WASHINGTON — The Department of Homeland Security will finally receive most of its funding again after the longest lapse in US history, following a House vote Thursday.
The House approved by voice vote the funding measure to reopen most DHS agencies, except those overseeing federal immigration enforcement, 75 days after Democrats blocked the spending.
The US Coast Guard, Secret Service, Federal Emergency Management Agency, and Transportation Security Administration will all get full funding once President Trump signs the measure.
TSA employees had to forgo pay stubs for weeks as a result, and many began calling out of work — causing lengthy lines at airports nationwide — before President Trump authorized funding via executive order.
On Tuesday, the Office of Management and Budget also warned lawmakers on Capitol Hill that emergency funding for DHS would dry up in May.
“My payroll through DHS is just over $1.6 billion every two weeks, so the money is going extremely fast, and once that happens, there is no emergency funds after that,” Mullin also told “Fox & Friends” last week.
“I’ve got one payroll left, and there is no more emergency funds, so the president can’t do another executive order because there’s no more money there.”
Renewed interest in fully funding the Secret Service followed the White House Correspondents’ Dinner shooting on April 25, which the president, vice president and several Cabinet officials attended.
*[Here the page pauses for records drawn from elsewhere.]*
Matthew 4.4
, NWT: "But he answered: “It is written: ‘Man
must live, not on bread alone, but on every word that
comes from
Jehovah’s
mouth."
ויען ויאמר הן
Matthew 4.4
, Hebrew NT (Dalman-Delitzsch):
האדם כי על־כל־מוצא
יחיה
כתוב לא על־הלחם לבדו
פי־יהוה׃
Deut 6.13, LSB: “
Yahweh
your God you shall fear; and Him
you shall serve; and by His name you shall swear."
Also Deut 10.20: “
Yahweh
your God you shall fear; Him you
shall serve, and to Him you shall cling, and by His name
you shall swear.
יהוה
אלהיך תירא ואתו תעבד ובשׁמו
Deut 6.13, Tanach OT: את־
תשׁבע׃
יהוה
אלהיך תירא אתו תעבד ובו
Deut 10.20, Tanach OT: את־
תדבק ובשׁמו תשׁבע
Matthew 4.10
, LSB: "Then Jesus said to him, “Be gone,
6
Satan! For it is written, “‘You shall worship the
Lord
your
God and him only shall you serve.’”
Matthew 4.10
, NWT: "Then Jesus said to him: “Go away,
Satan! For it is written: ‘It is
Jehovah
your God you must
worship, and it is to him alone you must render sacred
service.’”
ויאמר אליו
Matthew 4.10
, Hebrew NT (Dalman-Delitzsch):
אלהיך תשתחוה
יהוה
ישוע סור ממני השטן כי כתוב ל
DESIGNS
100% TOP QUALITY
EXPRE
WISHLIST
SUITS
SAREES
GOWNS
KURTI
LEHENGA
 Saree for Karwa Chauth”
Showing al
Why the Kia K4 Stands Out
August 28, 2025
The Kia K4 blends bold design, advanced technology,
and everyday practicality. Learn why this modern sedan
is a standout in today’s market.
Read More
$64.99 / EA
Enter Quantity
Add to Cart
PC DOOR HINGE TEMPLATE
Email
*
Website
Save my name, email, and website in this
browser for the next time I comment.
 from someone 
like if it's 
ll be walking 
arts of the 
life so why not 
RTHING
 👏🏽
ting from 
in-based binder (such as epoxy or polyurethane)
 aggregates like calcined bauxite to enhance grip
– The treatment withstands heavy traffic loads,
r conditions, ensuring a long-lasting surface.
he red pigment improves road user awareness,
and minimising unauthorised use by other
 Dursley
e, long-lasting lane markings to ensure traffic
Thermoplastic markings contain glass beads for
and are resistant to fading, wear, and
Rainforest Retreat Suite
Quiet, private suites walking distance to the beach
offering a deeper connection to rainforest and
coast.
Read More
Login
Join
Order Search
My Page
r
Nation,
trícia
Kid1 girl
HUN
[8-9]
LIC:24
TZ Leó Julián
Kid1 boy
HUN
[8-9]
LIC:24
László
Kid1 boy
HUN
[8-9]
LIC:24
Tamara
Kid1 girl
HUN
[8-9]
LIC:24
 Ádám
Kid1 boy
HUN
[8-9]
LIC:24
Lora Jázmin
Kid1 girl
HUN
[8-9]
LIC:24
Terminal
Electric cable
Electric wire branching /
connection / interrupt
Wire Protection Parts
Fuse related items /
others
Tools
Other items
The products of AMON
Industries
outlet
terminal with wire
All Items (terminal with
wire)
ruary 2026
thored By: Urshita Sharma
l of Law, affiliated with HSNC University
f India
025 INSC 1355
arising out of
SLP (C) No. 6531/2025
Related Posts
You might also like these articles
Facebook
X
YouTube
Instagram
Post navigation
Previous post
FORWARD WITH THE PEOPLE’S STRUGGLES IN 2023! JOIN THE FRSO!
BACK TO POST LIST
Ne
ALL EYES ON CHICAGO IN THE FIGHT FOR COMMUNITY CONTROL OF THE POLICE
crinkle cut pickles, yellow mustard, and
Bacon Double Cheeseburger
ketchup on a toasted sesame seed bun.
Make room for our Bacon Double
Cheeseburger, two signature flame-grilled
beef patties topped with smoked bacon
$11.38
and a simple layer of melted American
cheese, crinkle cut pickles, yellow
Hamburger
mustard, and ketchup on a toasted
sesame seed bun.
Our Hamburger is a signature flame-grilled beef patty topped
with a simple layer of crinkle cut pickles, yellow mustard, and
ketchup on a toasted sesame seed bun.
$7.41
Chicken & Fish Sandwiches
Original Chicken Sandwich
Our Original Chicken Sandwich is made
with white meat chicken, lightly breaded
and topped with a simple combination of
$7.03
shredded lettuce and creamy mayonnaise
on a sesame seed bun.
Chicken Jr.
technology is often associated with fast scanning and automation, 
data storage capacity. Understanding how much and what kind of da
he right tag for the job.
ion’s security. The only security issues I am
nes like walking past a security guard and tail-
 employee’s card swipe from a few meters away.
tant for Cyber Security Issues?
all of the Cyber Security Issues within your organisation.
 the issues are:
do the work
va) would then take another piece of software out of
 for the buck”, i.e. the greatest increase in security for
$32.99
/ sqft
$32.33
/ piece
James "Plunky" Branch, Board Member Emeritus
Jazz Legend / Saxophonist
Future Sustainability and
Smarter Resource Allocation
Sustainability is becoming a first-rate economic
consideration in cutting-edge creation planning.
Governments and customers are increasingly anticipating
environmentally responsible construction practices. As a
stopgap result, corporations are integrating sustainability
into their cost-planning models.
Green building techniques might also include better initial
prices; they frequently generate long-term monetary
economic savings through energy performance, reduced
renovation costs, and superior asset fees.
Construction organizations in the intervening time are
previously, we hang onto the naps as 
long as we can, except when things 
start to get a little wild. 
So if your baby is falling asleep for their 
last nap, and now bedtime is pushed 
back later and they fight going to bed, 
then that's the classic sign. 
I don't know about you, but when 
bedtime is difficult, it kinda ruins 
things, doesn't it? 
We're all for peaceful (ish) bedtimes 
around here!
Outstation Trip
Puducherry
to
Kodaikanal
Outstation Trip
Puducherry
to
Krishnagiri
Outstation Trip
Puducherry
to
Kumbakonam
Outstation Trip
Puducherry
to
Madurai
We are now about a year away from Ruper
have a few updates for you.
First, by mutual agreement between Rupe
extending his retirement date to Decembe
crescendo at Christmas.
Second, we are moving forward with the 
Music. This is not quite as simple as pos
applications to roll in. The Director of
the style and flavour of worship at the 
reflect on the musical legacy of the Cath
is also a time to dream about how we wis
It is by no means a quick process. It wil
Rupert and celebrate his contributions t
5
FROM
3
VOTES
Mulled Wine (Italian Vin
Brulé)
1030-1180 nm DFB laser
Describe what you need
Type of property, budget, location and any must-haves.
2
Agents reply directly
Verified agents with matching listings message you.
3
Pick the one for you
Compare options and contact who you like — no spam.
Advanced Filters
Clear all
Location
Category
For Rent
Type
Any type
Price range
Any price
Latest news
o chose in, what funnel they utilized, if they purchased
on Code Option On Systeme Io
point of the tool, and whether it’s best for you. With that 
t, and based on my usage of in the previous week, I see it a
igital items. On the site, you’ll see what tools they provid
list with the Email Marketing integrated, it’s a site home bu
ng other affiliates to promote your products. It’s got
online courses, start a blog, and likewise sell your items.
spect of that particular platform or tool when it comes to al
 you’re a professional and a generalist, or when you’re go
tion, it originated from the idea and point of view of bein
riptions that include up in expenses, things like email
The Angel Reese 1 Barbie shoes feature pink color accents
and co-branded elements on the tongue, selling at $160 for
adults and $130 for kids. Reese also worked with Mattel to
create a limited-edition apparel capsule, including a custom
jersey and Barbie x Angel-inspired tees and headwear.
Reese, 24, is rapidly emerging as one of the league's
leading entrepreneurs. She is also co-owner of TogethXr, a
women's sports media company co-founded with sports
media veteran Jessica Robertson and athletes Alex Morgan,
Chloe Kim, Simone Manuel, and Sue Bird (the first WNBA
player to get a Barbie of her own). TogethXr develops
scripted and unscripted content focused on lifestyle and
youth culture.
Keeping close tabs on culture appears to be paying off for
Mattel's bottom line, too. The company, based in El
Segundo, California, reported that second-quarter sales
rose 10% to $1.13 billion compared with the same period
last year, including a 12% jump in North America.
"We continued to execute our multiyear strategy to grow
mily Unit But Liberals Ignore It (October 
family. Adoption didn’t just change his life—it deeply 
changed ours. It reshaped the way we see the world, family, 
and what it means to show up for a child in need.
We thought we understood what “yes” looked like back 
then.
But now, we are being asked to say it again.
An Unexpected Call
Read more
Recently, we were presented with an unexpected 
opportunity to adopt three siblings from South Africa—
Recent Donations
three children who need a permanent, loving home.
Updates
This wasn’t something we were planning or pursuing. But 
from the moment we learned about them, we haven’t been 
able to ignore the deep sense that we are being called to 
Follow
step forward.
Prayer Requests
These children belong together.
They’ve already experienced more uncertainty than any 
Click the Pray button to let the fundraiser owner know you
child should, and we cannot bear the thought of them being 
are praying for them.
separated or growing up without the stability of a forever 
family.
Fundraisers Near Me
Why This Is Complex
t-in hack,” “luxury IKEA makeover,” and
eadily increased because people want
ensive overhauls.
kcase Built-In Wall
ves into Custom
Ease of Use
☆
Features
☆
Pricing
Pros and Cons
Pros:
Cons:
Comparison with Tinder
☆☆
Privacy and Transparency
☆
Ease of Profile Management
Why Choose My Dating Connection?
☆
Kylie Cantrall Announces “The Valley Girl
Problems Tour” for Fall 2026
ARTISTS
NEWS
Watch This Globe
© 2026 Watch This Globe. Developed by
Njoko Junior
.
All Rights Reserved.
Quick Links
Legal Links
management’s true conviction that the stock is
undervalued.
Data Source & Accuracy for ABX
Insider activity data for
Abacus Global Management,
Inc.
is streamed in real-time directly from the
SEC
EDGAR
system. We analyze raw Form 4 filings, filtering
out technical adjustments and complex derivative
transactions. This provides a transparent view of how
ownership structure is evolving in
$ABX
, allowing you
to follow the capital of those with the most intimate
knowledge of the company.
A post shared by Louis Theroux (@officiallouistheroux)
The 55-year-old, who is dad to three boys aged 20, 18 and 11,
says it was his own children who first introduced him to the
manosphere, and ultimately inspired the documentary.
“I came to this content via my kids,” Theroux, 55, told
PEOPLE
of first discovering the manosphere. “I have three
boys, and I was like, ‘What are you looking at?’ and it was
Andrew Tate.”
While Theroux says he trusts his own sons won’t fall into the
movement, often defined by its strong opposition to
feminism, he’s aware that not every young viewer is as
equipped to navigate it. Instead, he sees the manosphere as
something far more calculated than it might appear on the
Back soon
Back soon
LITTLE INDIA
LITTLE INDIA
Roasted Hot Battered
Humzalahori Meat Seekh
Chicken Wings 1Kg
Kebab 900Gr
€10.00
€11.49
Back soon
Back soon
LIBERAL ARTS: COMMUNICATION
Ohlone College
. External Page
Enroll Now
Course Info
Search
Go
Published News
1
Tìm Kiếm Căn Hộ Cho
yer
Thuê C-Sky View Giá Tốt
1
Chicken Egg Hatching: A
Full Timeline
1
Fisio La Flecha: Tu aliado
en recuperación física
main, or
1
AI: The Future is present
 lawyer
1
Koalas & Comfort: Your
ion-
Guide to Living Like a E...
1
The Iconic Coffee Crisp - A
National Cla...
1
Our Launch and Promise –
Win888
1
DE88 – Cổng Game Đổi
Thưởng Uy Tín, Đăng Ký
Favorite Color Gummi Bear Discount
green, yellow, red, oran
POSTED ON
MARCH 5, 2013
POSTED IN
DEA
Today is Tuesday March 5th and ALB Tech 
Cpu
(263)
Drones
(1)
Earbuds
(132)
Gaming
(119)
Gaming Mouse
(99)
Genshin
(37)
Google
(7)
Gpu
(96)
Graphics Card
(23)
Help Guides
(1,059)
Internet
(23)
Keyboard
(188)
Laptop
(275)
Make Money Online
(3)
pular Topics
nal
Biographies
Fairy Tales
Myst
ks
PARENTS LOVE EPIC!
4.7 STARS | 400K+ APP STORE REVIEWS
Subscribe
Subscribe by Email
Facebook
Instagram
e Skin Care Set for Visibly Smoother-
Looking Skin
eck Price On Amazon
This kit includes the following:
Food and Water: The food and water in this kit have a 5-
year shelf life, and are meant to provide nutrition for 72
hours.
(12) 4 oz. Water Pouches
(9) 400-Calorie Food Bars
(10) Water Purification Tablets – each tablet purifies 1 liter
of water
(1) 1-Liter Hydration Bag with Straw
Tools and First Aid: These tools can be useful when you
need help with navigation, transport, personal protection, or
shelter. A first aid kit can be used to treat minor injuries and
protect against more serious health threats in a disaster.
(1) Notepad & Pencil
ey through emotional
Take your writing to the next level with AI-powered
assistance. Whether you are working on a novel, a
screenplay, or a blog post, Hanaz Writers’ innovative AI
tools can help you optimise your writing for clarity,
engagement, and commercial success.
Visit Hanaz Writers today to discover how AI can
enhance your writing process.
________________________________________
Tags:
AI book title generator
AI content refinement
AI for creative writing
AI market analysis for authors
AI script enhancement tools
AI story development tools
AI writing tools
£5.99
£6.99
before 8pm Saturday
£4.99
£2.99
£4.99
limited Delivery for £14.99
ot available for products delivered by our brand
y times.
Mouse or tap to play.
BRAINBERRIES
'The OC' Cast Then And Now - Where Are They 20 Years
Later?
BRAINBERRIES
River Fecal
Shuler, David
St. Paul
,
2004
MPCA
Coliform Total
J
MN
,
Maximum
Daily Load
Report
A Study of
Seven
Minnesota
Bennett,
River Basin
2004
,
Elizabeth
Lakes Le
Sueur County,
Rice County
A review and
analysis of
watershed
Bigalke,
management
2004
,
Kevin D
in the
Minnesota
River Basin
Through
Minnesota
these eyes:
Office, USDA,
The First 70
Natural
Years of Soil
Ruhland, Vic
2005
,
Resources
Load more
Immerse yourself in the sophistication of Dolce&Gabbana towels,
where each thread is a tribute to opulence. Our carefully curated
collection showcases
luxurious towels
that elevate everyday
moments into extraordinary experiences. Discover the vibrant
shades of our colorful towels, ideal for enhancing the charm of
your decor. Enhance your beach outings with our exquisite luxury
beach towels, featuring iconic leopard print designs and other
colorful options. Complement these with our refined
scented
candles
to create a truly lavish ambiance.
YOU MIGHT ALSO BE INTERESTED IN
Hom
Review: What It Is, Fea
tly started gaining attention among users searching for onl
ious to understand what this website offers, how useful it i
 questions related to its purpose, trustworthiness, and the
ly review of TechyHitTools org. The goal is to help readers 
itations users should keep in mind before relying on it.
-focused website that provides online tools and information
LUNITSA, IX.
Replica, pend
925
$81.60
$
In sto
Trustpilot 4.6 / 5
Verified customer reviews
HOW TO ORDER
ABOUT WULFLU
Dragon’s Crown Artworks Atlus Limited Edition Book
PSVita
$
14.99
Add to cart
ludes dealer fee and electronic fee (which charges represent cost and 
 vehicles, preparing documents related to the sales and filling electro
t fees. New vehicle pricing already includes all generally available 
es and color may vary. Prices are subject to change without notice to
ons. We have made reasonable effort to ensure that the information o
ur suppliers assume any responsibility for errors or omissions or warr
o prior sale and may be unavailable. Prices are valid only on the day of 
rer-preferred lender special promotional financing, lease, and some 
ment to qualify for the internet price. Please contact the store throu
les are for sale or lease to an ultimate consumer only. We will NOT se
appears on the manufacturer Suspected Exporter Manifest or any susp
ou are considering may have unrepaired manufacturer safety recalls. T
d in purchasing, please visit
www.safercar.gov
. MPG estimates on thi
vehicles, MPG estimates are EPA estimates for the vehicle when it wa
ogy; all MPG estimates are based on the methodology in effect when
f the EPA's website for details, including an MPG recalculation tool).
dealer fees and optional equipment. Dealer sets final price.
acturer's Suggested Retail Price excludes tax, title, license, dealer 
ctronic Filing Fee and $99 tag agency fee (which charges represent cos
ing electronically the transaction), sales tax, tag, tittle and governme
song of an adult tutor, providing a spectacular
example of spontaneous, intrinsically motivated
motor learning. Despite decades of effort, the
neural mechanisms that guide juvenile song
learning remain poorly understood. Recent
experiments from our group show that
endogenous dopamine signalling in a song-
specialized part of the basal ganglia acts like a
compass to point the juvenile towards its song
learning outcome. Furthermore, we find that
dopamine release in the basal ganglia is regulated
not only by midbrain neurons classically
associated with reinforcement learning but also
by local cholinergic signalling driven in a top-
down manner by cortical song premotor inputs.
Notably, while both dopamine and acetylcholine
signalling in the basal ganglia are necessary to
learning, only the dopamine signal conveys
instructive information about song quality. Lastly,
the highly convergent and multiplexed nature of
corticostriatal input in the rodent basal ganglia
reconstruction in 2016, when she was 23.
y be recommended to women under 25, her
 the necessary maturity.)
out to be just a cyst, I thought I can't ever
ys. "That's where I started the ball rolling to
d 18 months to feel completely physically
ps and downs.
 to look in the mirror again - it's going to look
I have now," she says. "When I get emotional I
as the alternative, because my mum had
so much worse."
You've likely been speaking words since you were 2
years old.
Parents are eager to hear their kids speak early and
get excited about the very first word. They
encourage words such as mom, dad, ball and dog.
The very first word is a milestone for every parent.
Immigration and Customs Enforcement, as well as Customs and Border Protection, are expected to be funded through a separate budget resolution bill at a later date.
Senate Democrats kept the initial funding bill from clearing the 60-vote filibuster in protest of the killings of Renee Good and Alex Pretti.
The 37-year-olds were both shot by federal immigration agents. Good accelerated her car toward an ICE agent, and Pretti was armed with a Sig Sauer pistol when he got into a scuffle with CBP officers.
Congressional Democrats demanded that any funding of DHS should be premised on federal immigration authorities being forced to go maskless and have clear identification.
They also requested the use of judicial warrants for arrests.
The Senate first passed the bill by unanimous consent in the early hours of March 27 — but House Republicans then blocked it for failing to fully fund border security.
“It was haphazardly drafted,” House Speaker Mike Johnson (R-La.) said Monday, insisting that “a modified version” being drafted would not “orphan two of the primary agencies of DHS.”
That version never passed, and instead, the lower chamber moved on a Senate-passed budget blueprint to provide ICE and CBP with more than $70 billion in funding on Wednesday.
Trump has demanded passage of the reconciliation package, which only requires a simple majority in both chambers, by June 1.
Some budget hawks in the GOP conference have balked that the blueprint didn’t include more spending cuts.
The House will now head into recess until May 12. The Senate returns on May 11.